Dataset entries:
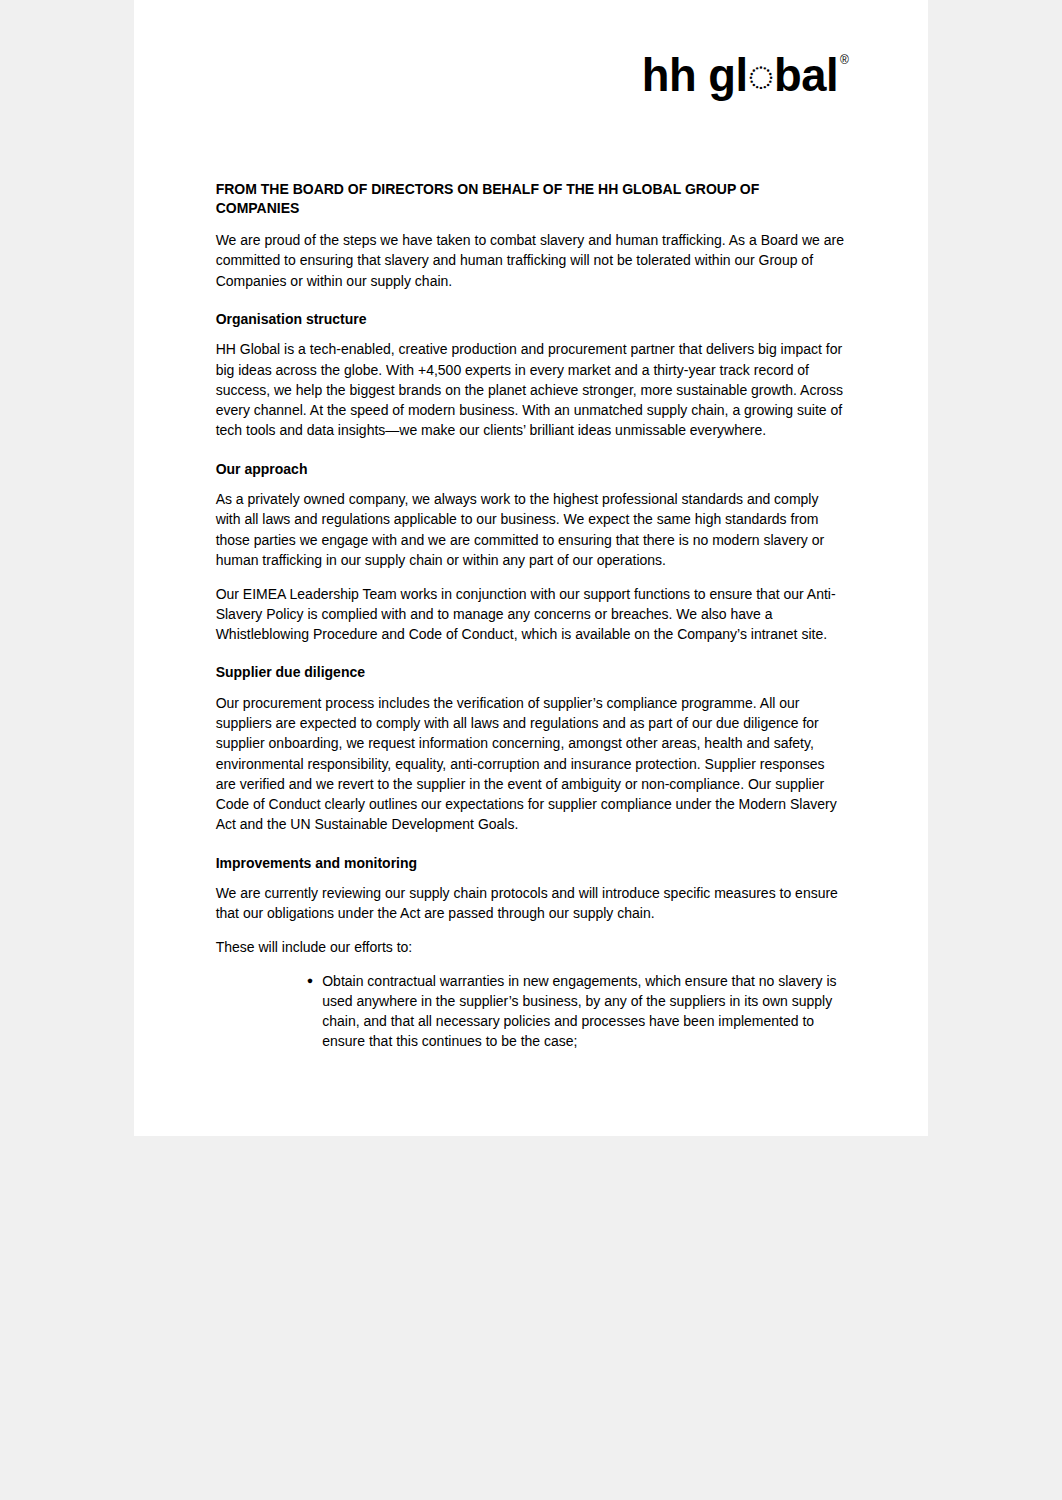hh gl◌bal®
FROM THE BOARD OF DIRECTORS ON BEHALF OF THE HH GLOBAL GROUP OF COMPANIES
We are proud of the steps we have taken to combat slavery and human trafficking. As a Board we are committed to ensuring that slavery and human trafficking will not be tolerated within our Group of Companies or within our supply chain.
Organisation structure
HH Global is a tech-enabled, creative production and procurement partner that delivers big impact for big ideas across the globe. With +4,500 experts in every market and a thirty-year track record of success, we help the biggest brands on the planet achieve stronger, more sustainable growth. Across every channel. At the speed of modern business. With an unmatched supply chain, a growing suite of tech tools and data insights—we make our clients’ brilliant ideas unmissable everywhere.
Our approach
As a privately owned company, we always work to the highest professional standards and comply with all laws and regulations applicable to our business. We expect the same high standards from those parties we engage with and we are committed to ensuring that there is no modern slavery or human trafficking in our supply chain or within any part of our operations.
Our EIMEA Leadership Team works in conjunction with our support functions to ensure that our Anti-Slavery Policy is complied with and to manage any concerns or breaches. We also have a Whistleblowing Procedure and Code of Conduct, which is available on the Company’s intranet site.
Supplier due diligence
Our procurement process includes the verification of supplier’s compliance programme. All our suppliers are expected to comply with all laws and regulations and as part of our due diligence for supplier onboarding, we request information concerning, amongst other areas, health and safety, environmental responsibility, equality, anti-corruption and insurance protection. Supplier responses are verified and we revert to the supplier in the event of ambiguity or non-compliance. Our supplier Code of Conduct clearly outlines our expectations for supplier compliance under the Modern Slavery Act and the UN Sustainable Development Goals.
Improvements and monitoring
We are currently reviewing our supply chain protocols and will introduce specific measures to ensure that our obligations under the Act are passed through our supply chain.
These will include our efforts to:
Obtain contractual warranties in new engagements, which ensure that no slavery is used anywhere in the supplier’s business, by any of the suppliers in its own supply chain, and that all necessary policies and processes have been implemented to ensure that this continues to be the case;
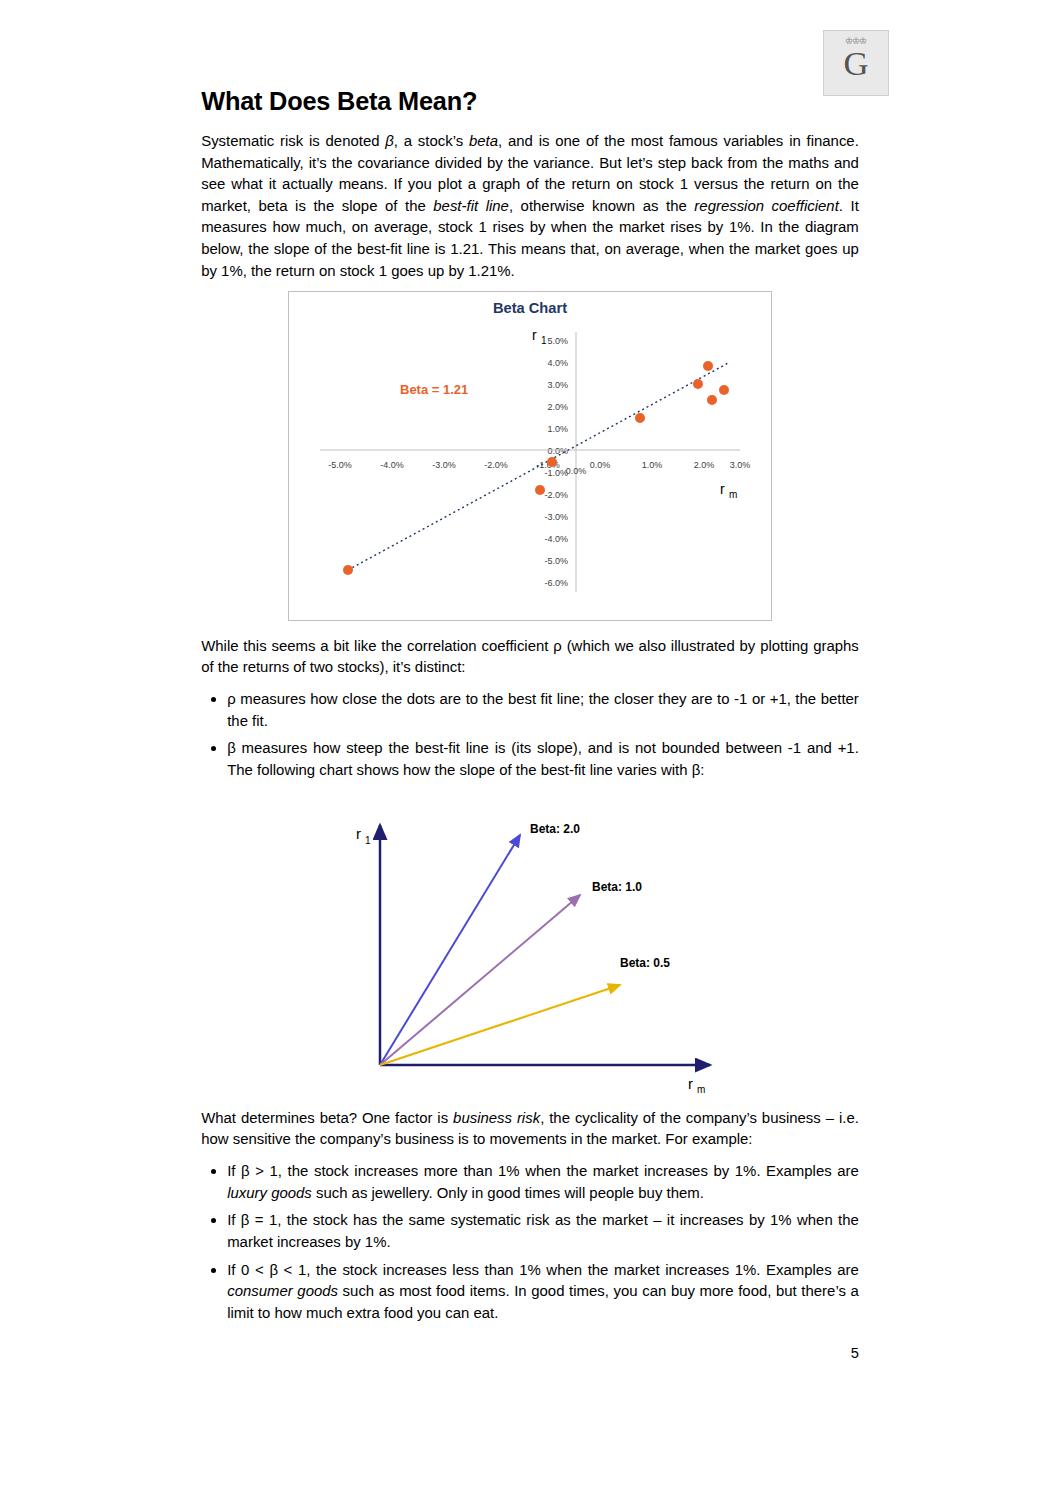♔♔♔G
What Does Beta Mean?
Systematic risk is denoted β, a stock’s beta, and is one of the most famous variables in finance. Mathematically, it’s the covariance divided by the variance. But let’s step back from the maths and see what it actually means. If you plot a graph of the return on stock 1 versus the return on the market, beta is the slope of the best-fit line, otherwise known as the regression coefficient. It measures how much, on average, stock 1 rises by when the market rises by 1%. In the diagram below, the slope of the best-fit line is 1.21. This means that, on average, when the market goes up by 1%, the return on stock 1 goes up by 1.21%.
Beta Chart
5.0% 4.0% 3.0% 2.0% 1.0% 0.0% -1.0% -2.0% -3.0% -4.0% -5.0% -6.0% -5.0% -4.0% -3.0% -2.0% -1.0% 0.0% 0.0% 1.0% 2.0% 3.0% Beta = 1.21 r 1 r m
While this seems a bit like the correlation coefficient ρ (which we also illustrated by plotting graphs of the returns of two stocks), it’s distinct:
ρ measures how close the dots are to the best fit line; the closer they are to -1 or +1, the better the fit.
β measures how steep the best-fit line is (its slope), and is not bounded between -1 and +1. The following chart shows how the slope of the best-fit line varies with β:
Beta: 2.0 Beta: 1.0 Beta: 0.5 r 1 r m
What determines beta? One factor is business risk, the cyclicality of the company’s business – i.e. how sensitive the company’s business is to movements in the market. For example:
If β > 1, the stock increases more than 1% when the market increases by 1%. Examples are luxury goods such as jewellery. Only in good times will people buy them.
If β = 1, the stock has the same systematic risk as the market – it increases by 1% when the market increases by 1%.
If 0 < β < 1, the stock increases less than 1% when the market increases 1%. Examples are consumer goods such as most food items. In good times, you can buy more food, but there’s a limit to how much extra food you can eat.
5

**Work to complete**
Leave out the pictures, and write out all the remaining data above exactly.

**Result of this task**
hh gl◌bal®
FROM THE BOARD OF DIRECTORS ON BEHALF OF THE HH GLOBAL GROUP OF COMPANIES
We are proud of the steps we have taken to combat slavery and human trafficking. As a Board we are committed to ensuring that slavery and human trafficking will not be tolerated within our Group of Companies or within our supply chain.
Organisation structure
HH Global is a tech-enabled, creative production and procurement partner that delivers big impact for big ideas across the globe. With +4,500 experts in every market and a thirty-year track record of success, we help the biggest brands on the planet achieve stronger, more sustainable growth. Across every channel. At the speed of modern business. With an unmatched supply chain, a growing suite of tech tools and data insights—we make our clients’ brilliant ideas unmissable everywhere.
Our approach
As a privately owned company, we always work to the highest professional standards and comply with all laws and regulations applicable to our business. We expect the same high standards from those parties we engage with and we are committed to ensuring that there is no modern slavery or human trafficking in our supply chain or within any part of our operations.
Our EIMEA Leadership Team works in conjunction with our support functions to ensure that our Anti-Slavery Policy is complied with and to manage any concerns or breaches. We also have a Whistleblowing Procedure and Code of Conduct, which is available on the Company’s intranet site.
Supplier due diligence
Our procurement process includes the verification of supplier’s compliance programme. All our suppliers are expected to comply with all laws and regulations and as part of our due diligence for supplier onboarding, we request information concerning, amongst other areas, health and safety, environmental responsibility, equality, anti-corruption and insurance protection. Supplier responses are verified and we revert to the supplier in the event of ambiguity or non-compliance. Our supplier Code of Conduct clearly outlines our expectations for supplier compliance under the Modern Slavery Act and the UN Sustainable Development Goals.
Improvements and monitoring
We are currently reviewing our supply chain protocols and will introduce specific measures to ensure that our obligations under the Act are passed through our supply chain.
These will include our efforts to:
Obtain contractual warranties in new engagements, which ensure that no slavery is used anywhere in the supplier’s business, by any of the suppliers in its own supply chain, and that all necessary policies and processes have been implemented to ensure that this continues to be the case;
♔♔♔G
What Does Beta Mean?
Systematic risk is denoted β, a stock’s beta, and is one of the most famous variables in finance. Mathematically, it’s the covariance divided by the variance. But let’s step back from the maths and see what it actually means. If you plot a graph of the return on stock 1 versus the return on the market, beta is the slope of the best-fit line, otherwise known as the regression coefficient. It measures how much, on average, stock 1 rises by when the market rises by 1%. In the diagram below, the slope of the best-fit line is 1.21. This means that, on average, when the market goes up by 1%, the return on stock 1 goes up by 1.21%.
Beta Chart
5.0% 4.0% 3.0% 2.0% 1.0% 0.0% -1.0% -2.0% -3.0% -4.0% -5.0% -6.0% -5.0% -4.0% -3.0% -2.0% -1.0% 0.0% 0.0% 1.0% 2.0% 3.0% Beta = 1.21 r 1 r m
While this seems a bit like the correlation coefficient ρ (which we also illustrated by plotting graphs of the returns of two stocks), it’s distinct:
ρ measures how close the dots are to the best fit line; the closer they are to -1 or +1, the better the fit.
β measures how steep the best-fit line is (its slope), and is not bounded between -1 and +1. The following chart shows how the slope of the best-fit line varies with β:
Beta: 2.0 Beta: 1.0 Beta: 0.5 r 1 r m
What determines beta? One factor is business risk, the cyclicality of the company’s business – i.e. how sensitive the company’s business is to movements in the market. For example:
If β > 1, the stock increases more than 1% when the market increases by 1%. Examples are luxury goods such as jewellery. Only in good times will people buy them.
If β = 1, the stock has the same systematic risk as the market – it increases by 1% when the market increases by 1%.
If 0 < β < 1, the stock increases less than 1% when the market increases 1%. Examples are consumer goods such as most food items. In good times, you can buy more food, but there’s a limit to how much extra food you can eat.
5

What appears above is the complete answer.